The year was 1987. I sat perched in one of the top rows of the Royal Shakespeare Theatre. Despite the great chasm between “the gods” and the proscenium, I was utterly rapt by the tiny, mesmerizing figures on stage: Juliet Stevenson, Fiona Shaw and Alan Rickman.
The play was As You Like It. The experience of that production, in that theatre, changed my life. My chums and I had come to the RST as part of a university study tour. They left with souvenirs and postcards, I left with the certainty I had found my raison d'etre.
However, even as a loyal RSC devotee, I found the old building dark, pokey and foreboding. I never knew the RSC’s studio theatre, The Other Place, in its original configuration, though I have chronicled its history extensively.
That space placed spectator and actor on equal footing, and in equal levels of comfort and discomfort. Simon Russell Beale recalled The Other Place affectionately as “a shared experience of camping out.” It is little wonder than that the world fell in love with The Swan, when it opened in 1982. Warm, cosy and cheery, it was a space that seemed to embrace you.
Good news then that Michael Boyd and his team have succeeded in retaining aspects of all three Stratford houses in the Company’s new theatre. The new auditorium owes much to both the flaws of the old proscenium stage, and the lessons learned and cherished in The Other Place and The Swan.
In designing the new auditorium and theatre complex, Boyd has, literally and metaphorically, kept a firm grasp of the best of the Company’s stellar past, with an eye to moving forward for the future. For example, the wooden planks of the old stage provide the flooring for the upstairs lobby, so everyone has a chance to tread those famous boards.
Without being “Disney-ified”, the new complex speaks clearly to the next generation of theatre-goers and Shakespeare lovers on their own terms. It is a bright, welcoming and inviting space where visitors are encouraged to encounter Shakespeare in variety of media, and in truly evocative ways – whether one sets foot inside the auditorium, or not.
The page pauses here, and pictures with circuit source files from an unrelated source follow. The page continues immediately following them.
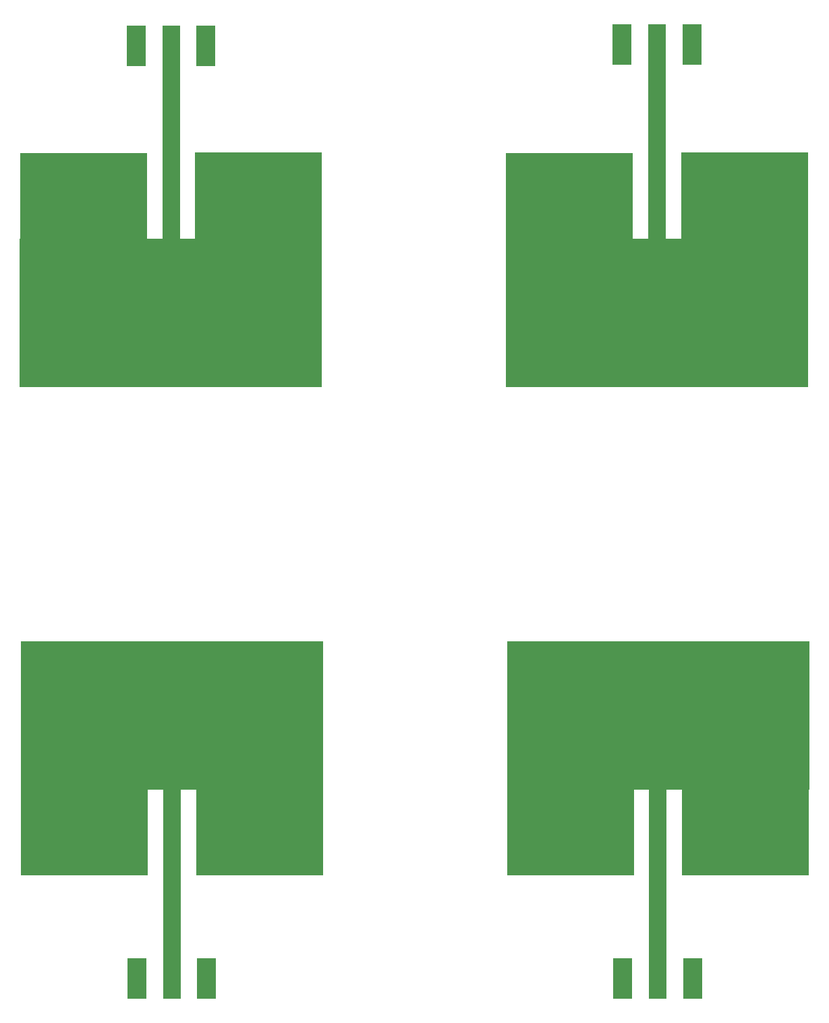
<source format=gbr>
%TF.GenerationSoftware,Altium Limited,Altium Designer,24.6.1 (21)*%
G04 Layer_Physical_Order=1*
G04 Layer_Color=255*
%FSLAX45Y45*%
%MOMM*%
%TF.SameCoordinates,104D0E94-22AC-47F8-8689-0ABA5F01EAEE*%
%TF.FilePolarity,Positive*%
%TF.FileFunction,Copper,L1,Top,Signal*%
%TF.Part,Single*%
G01*
G75*
%TA.AperFunction,ConnectorPad*%
%ADD10R,2.28600X5.08000*%
%ADD11R,2.41300X5.08000*%
%TA.AperFunction,Conductor*%
%ADD12R,2.30500X27.27500*%
%ADD13R,15.92500X14.79000*%
%ADD14R,15.87500X15.12500*%
%ADD15R,37.91100X18.69100*%
%TA.AperFunction,ViaPad*%
%ADD16C,1.50000*%
D10*
X10955000Y13012500D02*
D03*
X4855000Y13002499D02*
D03*
X10964350Y1290000D02*
D03*
X4864350Y1292500D02*
D03*
D11*
X11393150Y13012500D02*
D03*
X10516850D02*
D03*
X5293150Y13002499D02*
D03*
X4416850D02*
D03*
X10526200Y1290000D02*
D03*
X11402500D02*
D03*
X4426200Y1292500D02*
D03*
X5302500D02*
D03*
D12*
X4855250Y11836250D02*
D03*
X10955250Y11836249D02*
D03*
X4864750Y2403750D02*
D03*
X10964750Y2403750D02*
D03*
D13*
X3753750Y10915500D02*
D03*
X9853750D02*
D03*
X5966250Y3324500D02*
D03*
X12066250Y3324500D02*
D03*
D14*
X5953750Y10903749D02*
D03*
X12053750D02*
D03*
X3766250Y3336250D02*
D03*
X9866250Y3336250D02*
D03*
D15*
X4850850Y9645450D02*
D03*
X10950850Y9645449D02*
D03*
X4869150Y4594550D02*
D03*
X10969150Y4594550D02*
D03*
D16*
X5300000Y1172500D02*
D03*
X5307500Y1440000D02*
D03*
X4417500Y1180000D02*
D03*
X4420000Y1440000D02*
D03*
X11407500Y1175000D02*
D03*
Y1432500D02*
D03*
X10517500Y1167500D02*
D03*
X10522500Y1415000D02*
D03*
X11397500Y13155000D02*
D03*
Y12900000D02*
D03*
X10512500Y12907500D02*
D03*
Y13147501D02*
D03*
X5295000Y12887500D02*
D03*
X5297500Y13132500D02*
D03*
X4417500D02*
D03*
Y12895000D02*
D03*
%TF.MD5,a3309e92638092a2f7194c03f4b6cfc1*%
M02*

</source>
Throughout the building there are exhibition spaces, creative installations (to which visitors can contribute) and interactive displays, such as “The Insults Chair”, that bring Shakespeare’s language to life in ways that are instantaneous, engaging and hilarious.
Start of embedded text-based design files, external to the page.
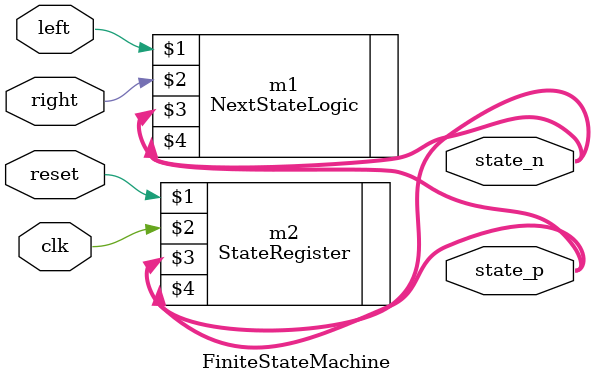
<source format=v>
`timescale 1ns / 1ps


module FiniteStateMachine(
    input clk,
    input left,
    input right,
    input reset,
    
    output [2:0] state_p,
    output [2:0] state_n
    );
    
    wire clk_en;
    
//    clk_div clkDiv (clk,reset,clk_en);
    
//    wire [2:0] state_n, state_p;
    
    NextStateLogic m1 (left,right,state_p,state_n);
    
    StateRegister m2 (reset,clk,state_n,state_p);
    
    //OutputLogic m3 (state_p,ledLeft,ledRight);
    
    
endmodule

</source>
There are at last the much-needed creature comforts that audiences have lamented for decades: lifts, improved toilet facilities, more extensive catering outlets and shared access between the main house and The Swan. There is also wireless internet access available throughout the building, a feature that suggests the Company’s desire for this to become a place where visitors enjoy themselves throughout the day, and not exclusively as a theatre-going space.
With a nod to Brecht, and his philosophy that the mechanics of theatre should always be visible, Boyd has positioned the “load-in” dock through the main lobby so visitors, particularly the young, can see how theatre is made.
The much-debated Tower is truly the icing on the cake. The stunning views it offers are simply breathtaking. The tower, too, is a reclaimed piece of the theatre’s history, a re-imagining of the original tower that was destroyed by fire.
There is a moment, while experiencing this bird’s eye view of Shakespeare’s world, when all the pieces come together quite magically. Shakespeare: the man, his town, his birthplace, his school, his home, his final resting place, his words and works. And, now, he finally has the theatre he deserves.